TASK INSTRUCTIONS →
Print the lines of the data below without any changes, starting with the line that contains "ADD TO CART" and going on through the line that contains "size or custom".

Collected data:

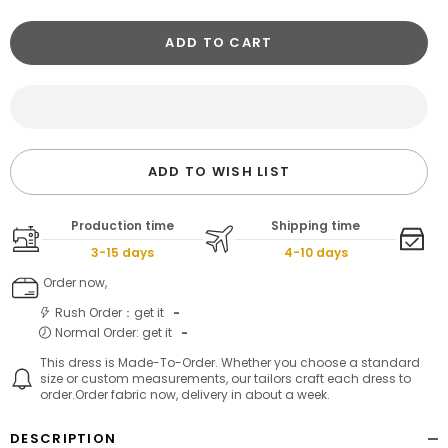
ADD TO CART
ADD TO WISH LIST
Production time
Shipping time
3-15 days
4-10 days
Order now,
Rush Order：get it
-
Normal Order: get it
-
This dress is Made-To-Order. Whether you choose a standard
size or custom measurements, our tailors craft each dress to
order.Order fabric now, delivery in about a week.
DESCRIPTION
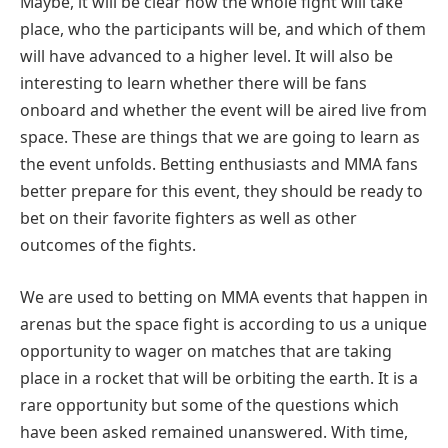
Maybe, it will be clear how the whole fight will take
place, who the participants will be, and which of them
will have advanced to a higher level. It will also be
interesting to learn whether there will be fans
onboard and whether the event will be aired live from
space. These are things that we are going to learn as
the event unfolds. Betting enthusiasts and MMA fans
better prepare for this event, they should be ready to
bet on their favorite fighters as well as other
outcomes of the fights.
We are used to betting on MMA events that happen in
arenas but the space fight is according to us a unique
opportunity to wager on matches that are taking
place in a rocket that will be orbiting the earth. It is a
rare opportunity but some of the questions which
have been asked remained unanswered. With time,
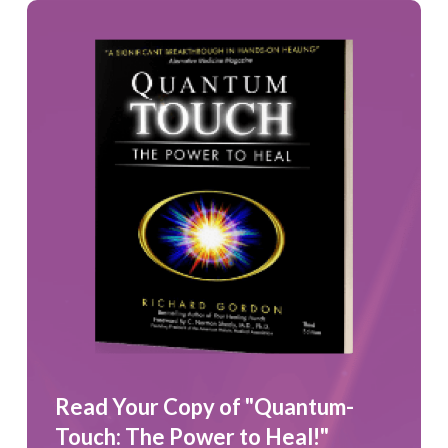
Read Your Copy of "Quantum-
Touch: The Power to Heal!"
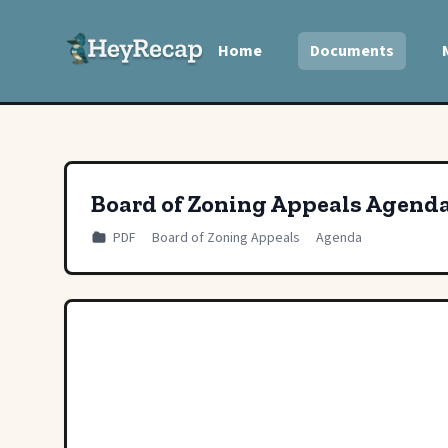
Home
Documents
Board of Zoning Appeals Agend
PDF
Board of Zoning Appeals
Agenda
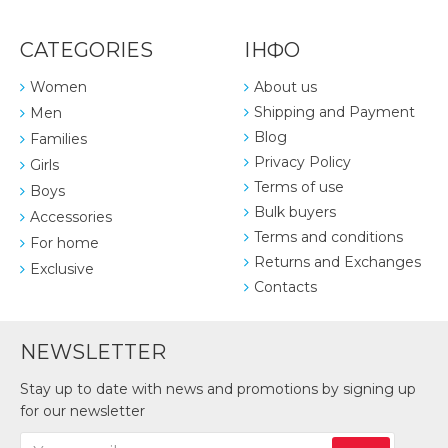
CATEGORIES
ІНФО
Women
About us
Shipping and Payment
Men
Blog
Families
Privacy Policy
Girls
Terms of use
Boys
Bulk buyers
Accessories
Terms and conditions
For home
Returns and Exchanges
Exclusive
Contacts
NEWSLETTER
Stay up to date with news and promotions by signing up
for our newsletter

--

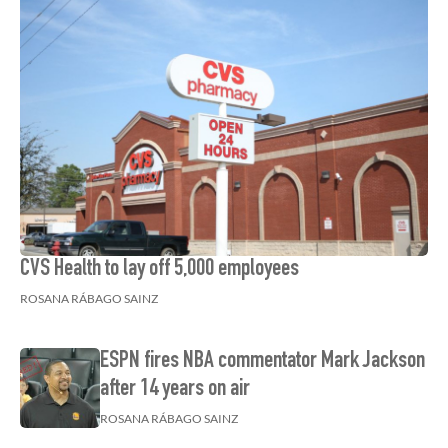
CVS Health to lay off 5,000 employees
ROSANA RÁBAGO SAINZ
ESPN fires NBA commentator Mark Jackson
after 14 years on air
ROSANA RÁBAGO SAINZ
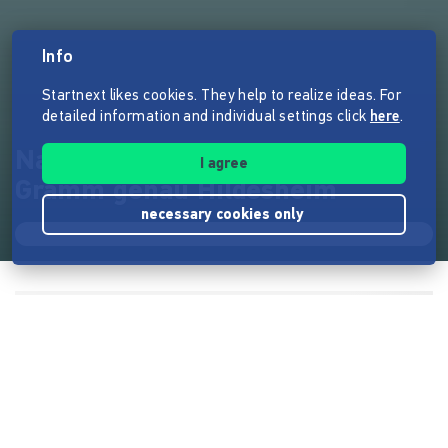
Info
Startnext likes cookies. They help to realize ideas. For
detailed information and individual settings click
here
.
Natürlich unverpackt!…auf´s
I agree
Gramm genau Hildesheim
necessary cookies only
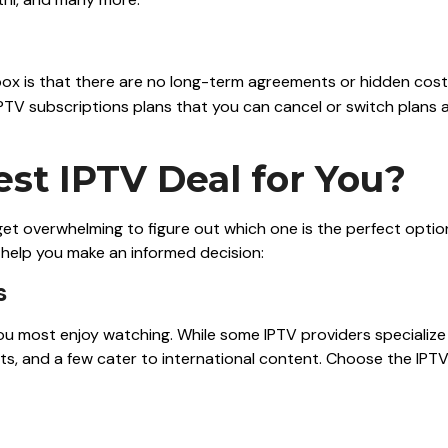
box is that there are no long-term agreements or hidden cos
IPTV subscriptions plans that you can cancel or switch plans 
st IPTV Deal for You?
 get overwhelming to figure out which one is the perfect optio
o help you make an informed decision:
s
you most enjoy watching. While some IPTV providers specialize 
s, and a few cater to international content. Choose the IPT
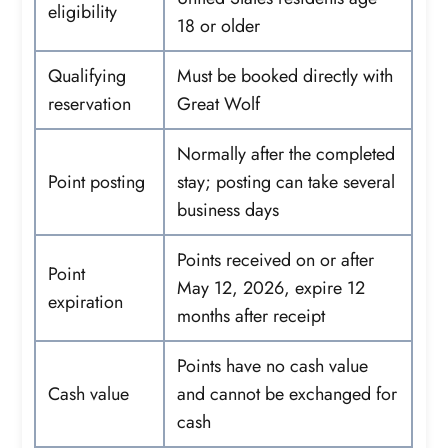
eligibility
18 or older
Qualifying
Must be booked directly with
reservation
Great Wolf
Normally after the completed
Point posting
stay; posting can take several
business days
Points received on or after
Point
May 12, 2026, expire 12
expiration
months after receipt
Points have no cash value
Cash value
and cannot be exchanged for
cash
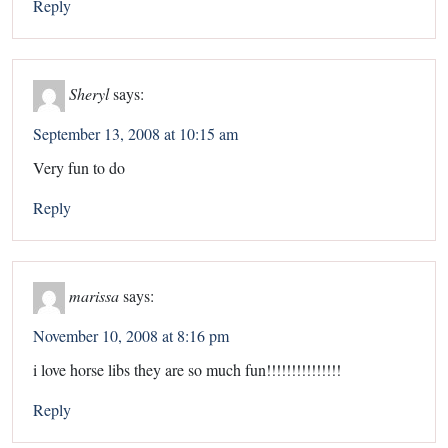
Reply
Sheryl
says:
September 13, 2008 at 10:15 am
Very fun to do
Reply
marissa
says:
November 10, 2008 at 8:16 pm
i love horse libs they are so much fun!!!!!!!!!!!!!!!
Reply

---

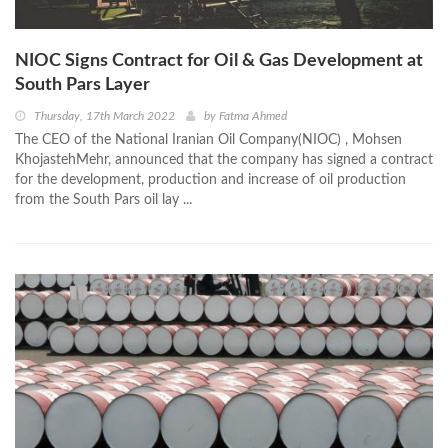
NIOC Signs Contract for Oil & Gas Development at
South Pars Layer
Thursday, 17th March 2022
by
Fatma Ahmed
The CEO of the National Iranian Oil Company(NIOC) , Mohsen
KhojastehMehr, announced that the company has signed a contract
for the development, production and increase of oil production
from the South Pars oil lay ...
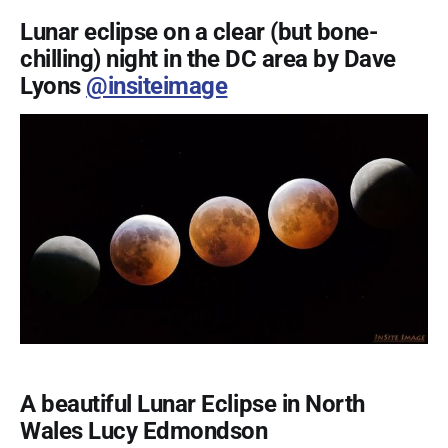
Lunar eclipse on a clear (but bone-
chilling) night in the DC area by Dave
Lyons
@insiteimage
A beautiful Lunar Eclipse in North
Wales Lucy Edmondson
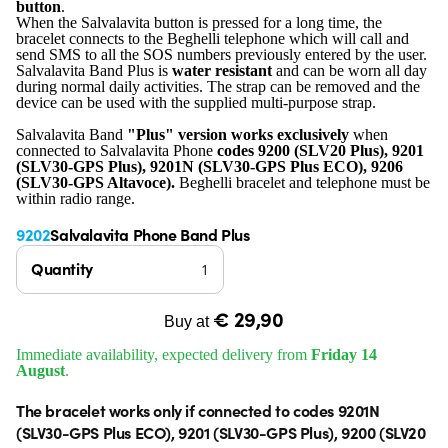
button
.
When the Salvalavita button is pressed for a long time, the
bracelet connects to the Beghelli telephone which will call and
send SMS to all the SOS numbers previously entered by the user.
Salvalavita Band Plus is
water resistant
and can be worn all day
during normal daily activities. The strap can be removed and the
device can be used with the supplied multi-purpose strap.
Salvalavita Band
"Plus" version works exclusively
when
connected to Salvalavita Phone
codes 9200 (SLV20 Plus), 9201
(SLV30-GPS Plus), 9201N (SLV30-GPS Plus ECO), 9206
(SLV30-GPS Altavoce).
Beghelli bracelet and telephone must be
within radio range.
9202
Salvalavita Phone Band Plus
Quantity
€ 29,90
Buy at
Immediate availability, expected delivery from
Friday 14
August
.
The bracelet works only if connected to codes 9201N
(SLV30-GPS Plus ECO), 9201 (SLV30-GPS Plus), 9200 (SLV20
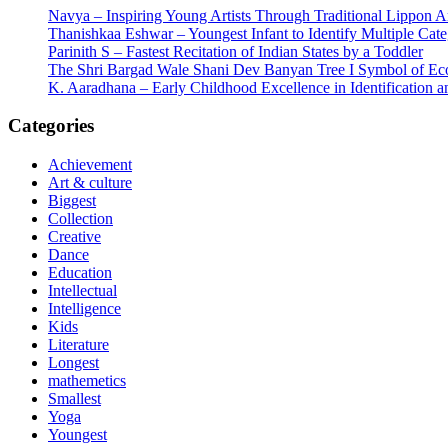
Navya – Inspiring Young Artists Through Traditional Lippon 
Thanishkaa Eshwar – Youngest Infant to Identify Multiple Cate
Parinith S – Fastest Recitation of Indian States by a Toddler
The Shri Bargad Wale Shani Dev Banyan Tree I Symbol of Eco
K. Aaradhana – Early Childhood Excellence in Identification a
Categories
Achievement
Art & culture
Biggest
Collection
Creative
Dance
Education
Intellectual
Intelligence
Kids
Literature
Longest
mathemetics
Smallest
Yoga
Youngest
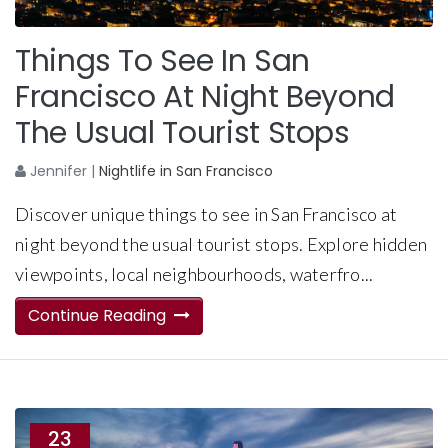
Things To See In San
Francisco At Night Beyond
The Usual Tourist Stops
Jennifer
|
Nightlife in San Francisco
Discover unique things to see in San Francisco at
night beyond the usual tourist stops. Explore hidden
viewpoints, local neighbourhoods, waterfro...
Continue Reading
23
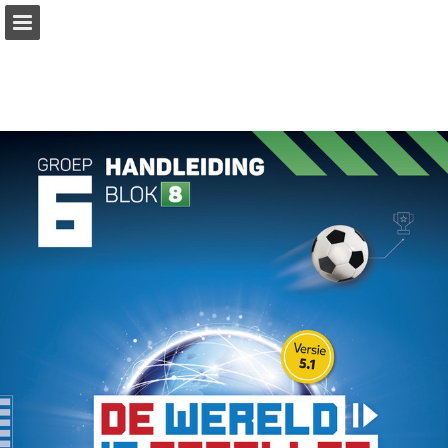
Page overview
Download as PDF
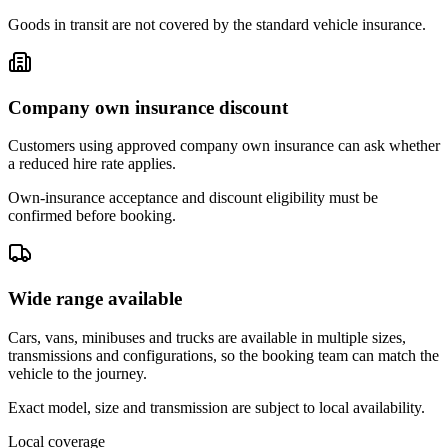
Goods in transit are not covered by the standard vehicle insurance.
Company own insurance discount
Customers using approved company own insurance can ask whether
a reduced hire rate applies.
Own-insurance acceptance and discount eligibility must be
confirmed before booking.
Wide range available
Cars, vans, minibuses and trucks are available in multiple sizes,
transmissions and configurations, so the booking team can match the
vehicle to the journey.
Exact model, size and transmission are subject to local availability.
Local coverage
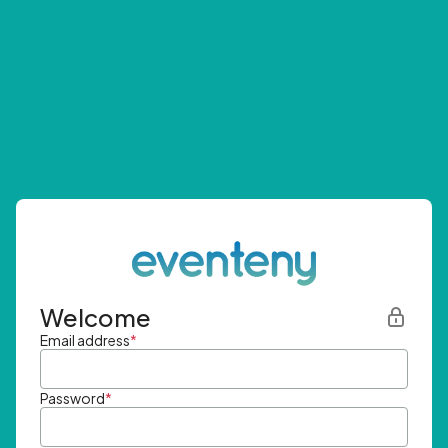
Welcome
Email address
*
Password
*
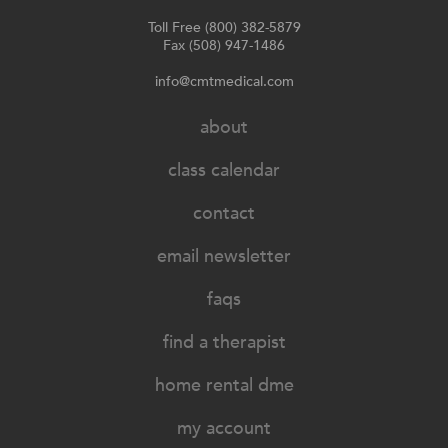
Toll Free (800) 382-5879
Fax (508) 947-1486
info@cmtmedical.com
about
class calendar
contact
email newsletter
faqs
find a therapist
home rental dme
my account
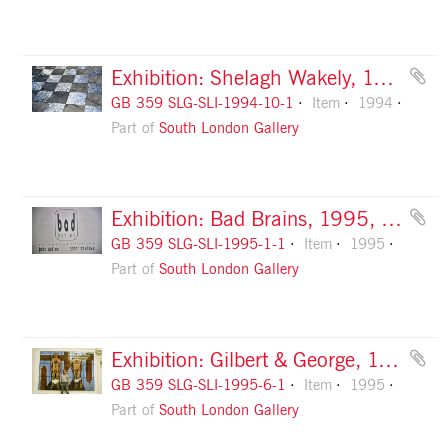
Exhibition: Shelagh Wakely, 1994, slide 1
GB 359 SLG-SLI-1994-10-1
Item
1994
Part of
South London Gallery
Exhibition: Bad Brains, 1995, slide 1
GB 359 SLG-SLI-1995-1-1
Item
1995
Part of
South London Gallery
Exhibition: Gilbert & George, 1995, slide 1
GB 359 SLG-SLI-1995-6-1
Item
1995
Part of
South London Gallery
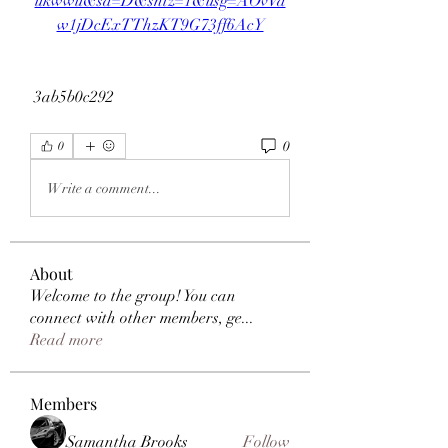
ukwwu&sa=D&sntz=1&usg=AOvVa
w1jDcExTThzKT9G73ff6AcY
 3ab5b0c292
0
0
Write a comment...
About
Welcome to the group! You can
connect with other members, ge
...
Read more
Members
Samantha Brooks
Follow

WRITTEN SOLUTION →
ADD TO CART
ADD TO WISH LIST
Production time
Shipping time
3-15 days
4-10 days
Order now,
Rush Order：get it
-
Normal Order: get it
-
This dress is Made-To-Order. Whether you choose a standard
size or custom measurements, our tailors craft each dress to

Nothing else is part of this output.